6. Pre-empt. If you think that a request is likely to be made, it’s easier to tell people you’re busy before the request is actually made. If you’re meeting with someone, you could say something like, “Before we get started, I have to let you know that my schedule is booked solid for a month, so I won’t be taking on any new projects for at least 30 days.” That will warn the person about to make a request, and they cannot blame you if you say no to a request.
7. “I’d love to, but”. Similar to Strategy 1, this strategy sends the message that this sounds like a great project to you, but you just can’t because of your schedule or other commitments. If the project sounds genuinely interesting, I’ll often say something like, “That sounds like a great project, and I wish I could be a part of it.” I’ll also suggest alternatives if possible, giving the person other people or ideas that might work. Some people will actually appreciate this kind of rejection, as it helps them out.
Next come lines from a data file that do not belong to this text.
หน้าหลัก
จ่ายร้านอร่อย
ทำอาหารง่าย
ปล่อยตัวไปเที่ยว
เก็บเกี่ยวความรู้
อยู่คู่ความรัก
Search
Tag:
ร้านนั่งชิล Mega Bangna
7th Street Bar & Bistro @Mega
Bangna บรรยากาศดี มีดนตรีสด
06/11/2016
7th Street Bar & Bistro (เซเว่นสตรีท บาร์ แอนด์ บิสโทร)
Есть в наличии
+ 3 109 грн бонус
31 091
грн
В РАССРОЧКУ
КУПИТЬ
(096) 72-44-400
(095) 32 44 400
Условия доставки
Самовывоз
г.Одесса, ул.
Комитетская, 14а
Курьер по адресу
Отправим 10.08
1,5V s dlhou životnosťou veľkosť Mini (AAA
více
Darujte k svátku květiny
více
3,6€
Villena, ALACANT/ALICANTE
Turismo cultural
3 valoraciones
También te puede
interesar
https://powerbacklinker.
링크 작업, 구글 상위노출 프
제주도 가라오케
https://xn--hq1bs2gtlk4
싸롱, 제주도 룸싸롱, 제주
8. Never say you’re sorry. Again, you have to respect your time. If you apologize, you are sending the message that you are doing something wrong by saying no, that somehow you don’t have a strong right to say no. It’s very tempting to apologize, I know. We often say things like, “I’m sorry, but …” or “I wish I could, I’m so sorry” just because we’re uncomfortable giving an outright no. But again, you are sending the wrong message. See Strategy 5 for a better approach.
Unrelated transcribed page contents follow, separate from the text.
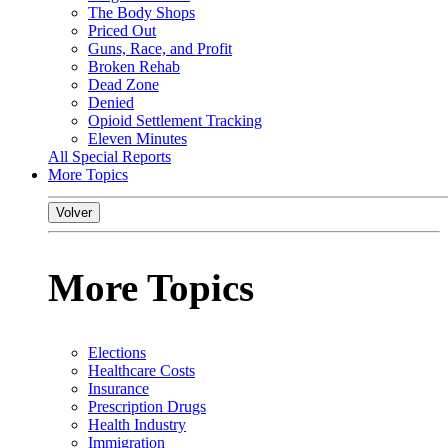
The Body Shops
Priced Out
Guns, Race, and Profit
Broken Rehab
Dead Zone
Denied
Opioid Settlement Tracking
Eleven Minutes
All Special Reports
More Topics
Volver
More Topics
Elections
Healthcare Costs
Insurance
Prescription Drugs
Health Industry
Immigration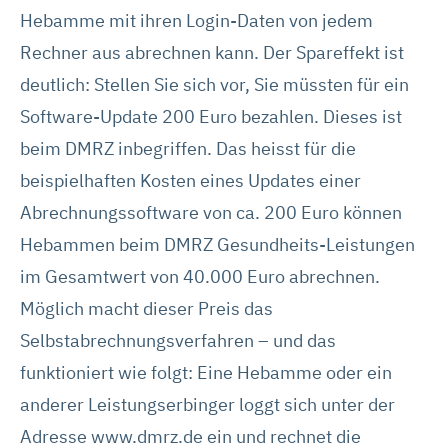
Hebamme mit ihren Login-Daten von jedem
Rechner aus abrechnen kann. Der Spareffekt ist
deutlich: Stellen Sie sich vor, Sie müssten für ein
Software-Update 200 Euro bezahlen. Dieses ist
beim DMRZ inbegriffen. Das heisst für die
beispielhaften Kosten eines Updates einer
Abrechnungssoftware von ca. 200 Euro können
Hebammen beim DMRZ Gesundheits-Leistungen
im Gesamtwert von 40.000 Euro abrechnen.
Möglich macht dieser Preis das
Selbstabrechnungsverfahren – und das
funktioniert wie folgt: Eine Hebamme oder ein
anderer Leistungserbinger loggt sich unter der
Adresse www.dmrz.de ein und rechnet die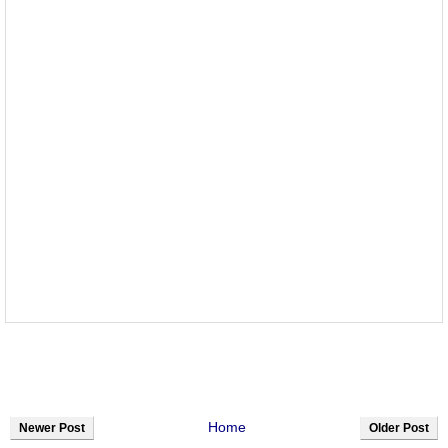
Home
Newer Post
Older Post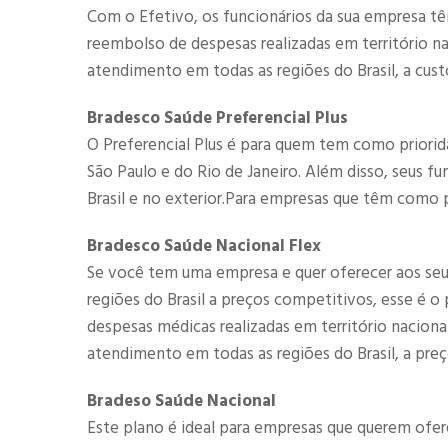
Com o Efetivo, os funcionários da sua empresa tê
reembolso de despesas realizadas em território 
atendimento em todas as regiões do Brasil, a cust
Bradesco Saúde Preferencial Plus
O Preferencial Plus é para quem tem como priorid
São Paulo e do Rio de Janeiro. Além disso, seus f
Brasil e no exterior.Para empresas que têm como p
Bradesco Saúde Nacional Flex
Se você tem uma empresa e quer oferecer aos se
regiões do Brasil a preços competitivos, esse é 
despesas médicas realizadas em território nacio
atendimento em todas as regiões do Brasil, a preç
Bradeso Saúde Nacional
Este plano é ideal para empresas que querem ofe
It is not UN-FILIPINO to Say NO and Be Assertive
How often have you been told that you are so “pang hindi Pinoy” if you are not “pakisama”. Or that you are “walang utang na loob” if you turn down a request for questionable favor? Do you want to keep on hearing that, or do you want to try something different?
We can’t wait for the horse trading of the trapos to stop, or the unending “utang na loob” of the oligarchy, or for our co-workers to develop “hiya”
Well, don’t feel bad about doing the right thing. Assertiveness is the ability to formulate and communicate one’s own thoughts, opinions and wishes in a clear, direct and non-aggressive way.
It’s not Un-Filipino to be assertive.
It’s not Un-Filipino to say “NO”
Assertiveness has a long way to go in the pantheon of Filipino values. But we have to start somewhere. We can start now.
Stop being a human doormat. Do not say “yes” when you mean “no”. Express yourself – do not keep your opinions to yourself for fear of beginning an argument- stand up for yourself as much as you should.